Additional Resources
Objective 03 - Benchmark and Compare Various Vectorization Methods in Document Classification Tasks
Overview
This objective will focus on building pipelines and adding in different pieces to improve the modeling of our text data. In the previous examples, we vectorized the sentences in our "documents" (sentences). But this may not have been good enough to capture the meaning of the words in the text. We have model accuracies around 60% and would like to try to improve the model performance.
One thing we haven't incorporated are word embeddings - remember those? Individual words can be vectors, which represent different components. If we take a sentence of word vectors, the overall sentence vector is the average of all word vectors.

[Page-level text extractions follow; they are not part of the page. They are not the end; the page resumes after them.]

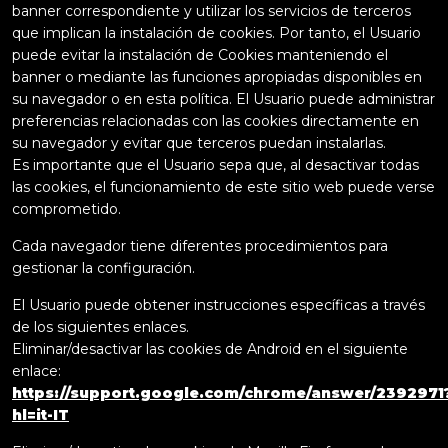
banner correspondiente y utilizar los servicios de terceros
que implican la instalación de cookies. Por tanto, el Usuario
puede evitar la instalación de Cookies manteniendo el
banner o mediante las funciones apropiadas disponibles en
su navegador o en esta política. El Usuario puede administrar
preferencias relacionadas con las cookies directamente en
su navegador y evitar que terceros puedan instalarlas.
Es importante que el Usuario sepa que, al desactivar todas
las cookies, el funcionamiento de este sitio web puede verse
comprometido.
Cada navegador tiene diferentes procedimientos para
gestionar la configuración.
El Usuario puede obtener instrucciones específicas a través
de los siguientes enlaces.
Eliminar/desactivar las cookies de Android en el siguiente
enlace:
https://support.google.com/chrome/answer/2392971
hl=it-IT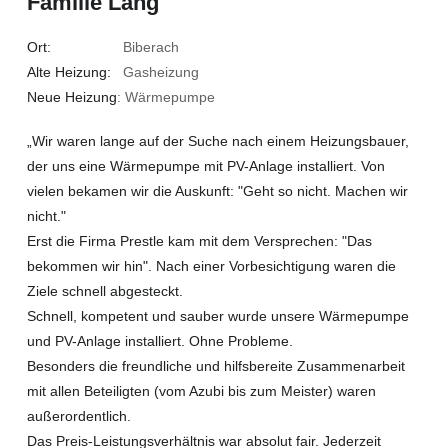
Familie Lang
Ort:
Biberach
Alte Heizung:
Gasheizung
Neue Heizung
: Wärmepumpe
„Wir waren lange auf der Suche nach einem Heizungsbauer,
der uns eine Wärmepumpe mit PV-Anlage installiert. Von
vielen bekamen wir die Auskunft: "Geht so nicht. Machen wir
nicht."
Erst die Firma Prestle kam mit dem Versprechen: "Das
bekommen wir hin". Nach einer Vorbesichtigung waren die
Ziele schnell abgesteckt.
Schnell, kompetent und sauber wurde unsere Wärmepumpe
und PV-Anlage installiert. Ohne Probleme.
Besonders die freundliche und hilfsbereite Zusammenarbeit
mit allen Beteiligten (vom Azubi bis zum Meister) waren
außerordentlich.
Das Preis-Leistungsverhältnis war absolut fair. Jederzeit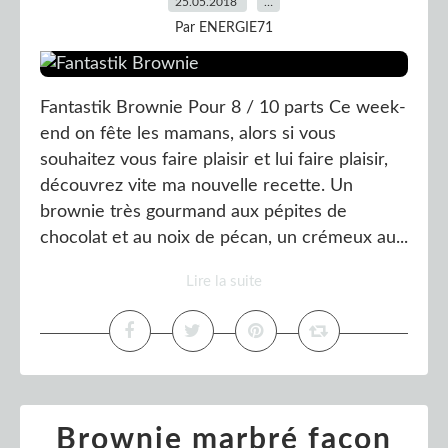
25.05.2018
…
Par ENERGIE71
Fantastik Brownie Pour 8 / 10 parts Ce week-
end on fête les mamans, alors si vous
souhaitez vous faire plaisir et lui faire plaisir,
découvrez vite ma nouvelle recette. Un
brownie très gourmand aux pépites de
chocolat et au noix de pécan, un crémeux au...
Lire la suite
Brownie marbré façon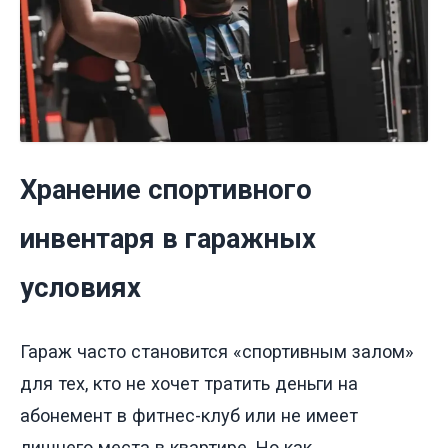
Хранение спортивного
инвентаря в гаражных
условиях
Гараж часто становится «спортивным залом»
для тех, кто не хочет тратить деньги на
абонемент в фитнес-клуб или не имеет
лишнего места в квартире. Но как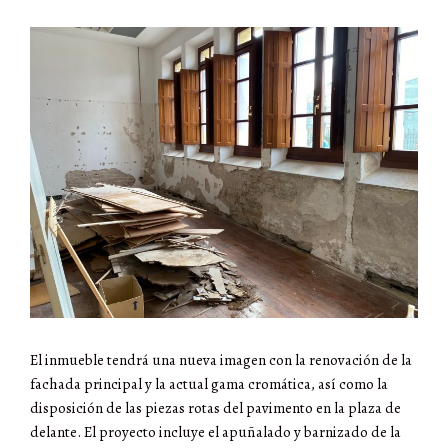
El inmueble tendrá una nueva imagen con la renovación de la
fachada principal y la actual gama cromática, así como la
disposición de las piezas rotas del pavimento en la plaza de
delante. El proyecto incluye el apuñalado y barnizado de la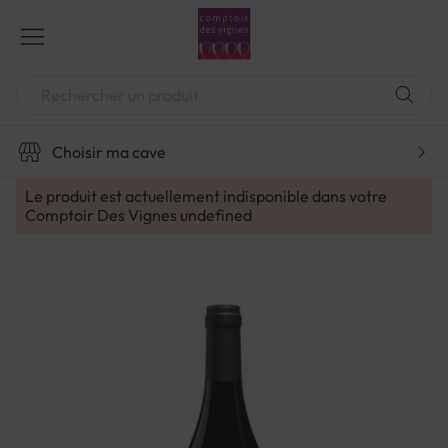
Aller
au
contenu
Chercher
Choisir ma cave
Le produit est actuellement indisponible dans votre
Comptoir Des Vignes
undefined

In the following example, we'll use spaCy and import the large pre-trained model, including word
embeddings. Because we're vectorizing our text using spaCy and not the scikit-learn
TfidfVectorizer
, we're not going to use a pipeline here. Instead, we'll get just a
train-test split and vectorize each part of the training and testing sets separately. Let's improve
our model.
Follow Along
# Import spaCy and the large pretrained model (includes word embeddings)
import spacy
nlp = spacy.load("en_core_web_lg")
# Imports
import pandas as pd
from sklearn.model_selection import train_test_split
# Read in the locally saved file from UCI website
df_yelp = pd.read_csv('yelp_labelled.txt', names=['sentence', 'label'], sep='\t')
df_yelp.head()
# Create the features and target
sentences = df_yelp['sentence']
y = df_yelp['label']
# Train-test split
sentences_train, sentences_test, y_train, y_test = train_test_split(
sentences, y, test_size=0.25, random_state=42)

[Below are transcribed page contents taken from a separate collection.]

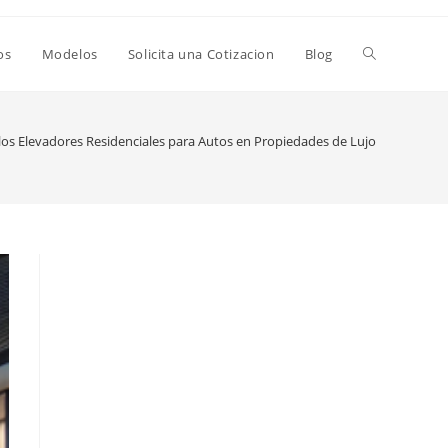
Alternar
os
Modelos
Solicita una Cotizacion
Blog
búsqueda
los Elevadores Residenciales para Autos en Propiedades de Lujo
de
la
web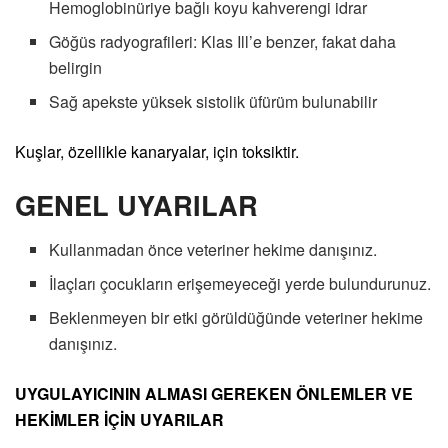
Hemoglobinüriye bağlı koyu kahverengi idrar
Göğüs radyografileri: Klas Ill’e benzer, fakat daha
belirgin
Sağ apekste yüksek sistolik üfürüm bulunabilir
Kuşlar, özellikle kanaryalar, için toksiktir.
GENEL UYARILAR
Kullanmadan önce veteriner hekime danışınız.
İlaçları çocukların erişemeyeceği yerde bulundurunuz.
Beklenmeyen bir etki görüldüğünde veteriner hekime
danışınız.
UYGULAYICININ ALMASI GEREKEN ÖNLEMLER VE
HEKİMLER İÇİN UYARILAR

# Function to return the vector for each sentence in a document
def get_word_vectors(docs):
return [nlp(doc).vector for doc in docs]
# Get the vectors for each sentence (mean of all the word vectors)

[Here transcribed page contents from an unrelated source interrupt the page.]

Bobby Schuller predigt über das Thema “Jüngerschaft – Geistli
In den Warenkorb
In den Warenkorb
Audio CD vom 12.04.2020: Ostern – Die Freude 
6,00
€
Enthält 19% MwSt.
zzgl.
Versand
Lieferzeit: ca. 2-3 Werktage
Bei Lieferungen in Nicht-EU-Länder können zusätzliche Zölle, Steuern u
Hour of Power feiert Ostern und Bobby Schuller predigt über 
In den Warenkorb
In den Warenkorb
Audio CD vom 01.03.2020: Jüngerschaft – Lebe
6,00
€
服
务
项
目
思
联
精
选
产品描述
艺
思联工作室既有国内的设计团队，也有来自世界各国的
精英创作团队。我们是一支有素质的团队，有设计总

X_train = get_word_vectors(sentences_train)
X_test = get_word_vectors(sentences_test)
from sklearn.linear_model import LogisticRegression
# Instantiate the classifier (defaults)
classifier = LogisticRegression(solver='lbfgs')
# Fit the model
classifier.fit(X_train, y_train)
score = classifier.score(X_test, y_test)
# Print out the accuracy score
print("Accuracy including word embeddings: ", score)
Accuracy including word embeddings: 0.856
We have improved our accuracy a lot here! The improvement would suggest that for this type of text data (short- to medium-length sentences reviewing something), word embeddings and word vectors captured more meaning. The ability to have more information resulted in a model that was able to make better predictions.
Challenge
The UCI Sentiment Labeled Sentences dataset could include two other sources in the analysis: Amazon and IMDB. You can use a dataset that contains all three of these sources or select one of them. With that dataset, try running the analysis above. Did adding more sentences change how well your model could predict?
Another task you could try is to use a different classifier, like a decision tree or random forest. Does the performance improve?
Additional Resources
Guided Project
Open DS_413_Document_Classification_Lecture_GP.ipynb in the GitHub repository to follow along with the guided project.
Module Assignment
Participate in a Kaggle competition to classify whisky reviews using different NLP techniques. Apply text feature extraction, LSI, and word embeddings to optimize classification performance and achieve at least 80% accuracy.